El Ruso también era guionista de comic y publicaba en un par de revistas independientes que le giraban dinero. Con eso más lo del quiosco pagaba una pieza de la pensión.

Pasamos algunas tardes hablando de historietas, de autores y dibujantes: de los Breccia, Fontanarrosa y Pratt, de Mandrafina, Robin Wood y Oesterheld, también de

Trillo y de los mendocinos Juan Giménez y Quino. En una época sin internet, el Ruso me mostró las primeras historietas europeas que conocí.
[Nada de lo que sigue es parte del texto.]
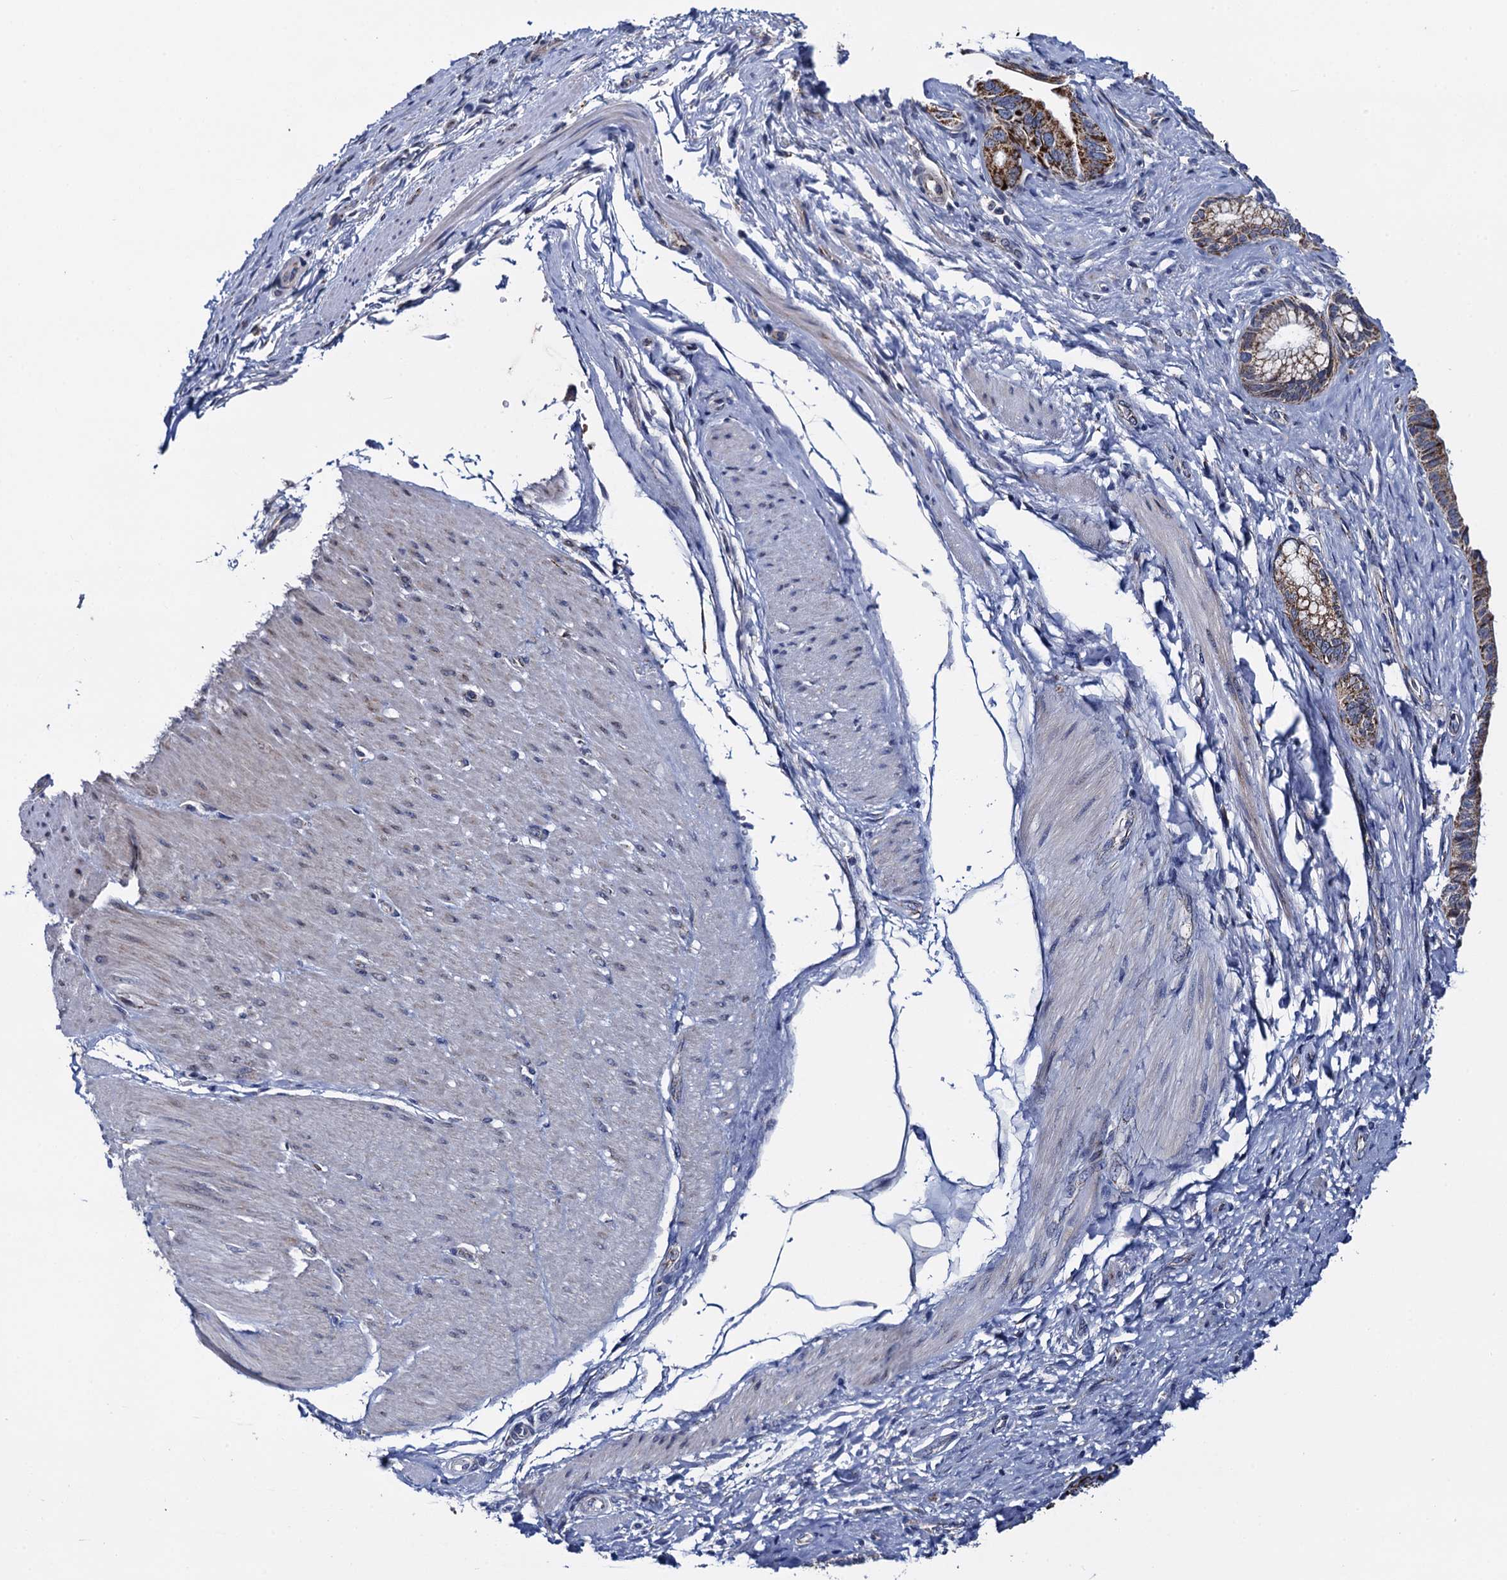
{"staining": {"intensity": "moderate", "quantity": "25%-75%", "location": "cytoplasmic/membranous"}, "tissue": "pancreatic cancer", "cell_type": "Tumor cells", "image_type": "cancer", "snomed": [{"axis": "morphology", "description": "Adenocarcinoma, NOS"}, {"axis": "topography", "description": "Pancreas"}], "caption": "This is a histology image of immunohistochemistry staining of pancreatic cancer, which shows moderate expression in the cytoplasmic/membranous of tumor cells.", "gene": "PTCD3", "patient": {"sex": "female", "age": 55}}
Pero su cabeza era inestable por definición y hacia el final de esa corta relación que no llegó a amistad, su ánimo se había ensombrecido. La última vez que lo vi, imaginaba que le llegaban al quiosco revistas del futuro: “A la revista Gente con la muerte del Negro Olmedo en la tapa, la vi dos semanas antes de que ocurriera. Fue un instante, mientras ordenaba una pila de revistas y en ese momento no me di cuenta, pero ahora lo sé. Antes, me pasó algo parecido con un póster de Playboy que también se adelantó”, me dijo en marzo del ‘88, sumergido entre viejas revistas El Gráfico: “Si doy con el ejemplar de la semana que viene, me gano el Prode y me salvo”. Lo miré, sonreí, me asusté y me alejé. En ese orden y en unos pocos minutos.

Algo después, el Ruso abandonó el quiosco. Nunca volví a verlo y supe por su tío que antes de irse quemó algunas revistas en el patio de la pensión. Supongo que se habrá sentido frustrado por no dar con la que buscaba, aunque me gusta fantasear con que lo hizo y no quiso dejar pruebas.

No hace mucho, la comuna de Junín compró toda esa esquina y demolió el hotel de los Inmigrantes con la idea de construir una pensión para estudiantes. Y parado en esa esquina donde ahora sólo hay escombros me acordaba del Ruso Bauer. También imaginaba cuántas otras historias se habrán ido con el edificio.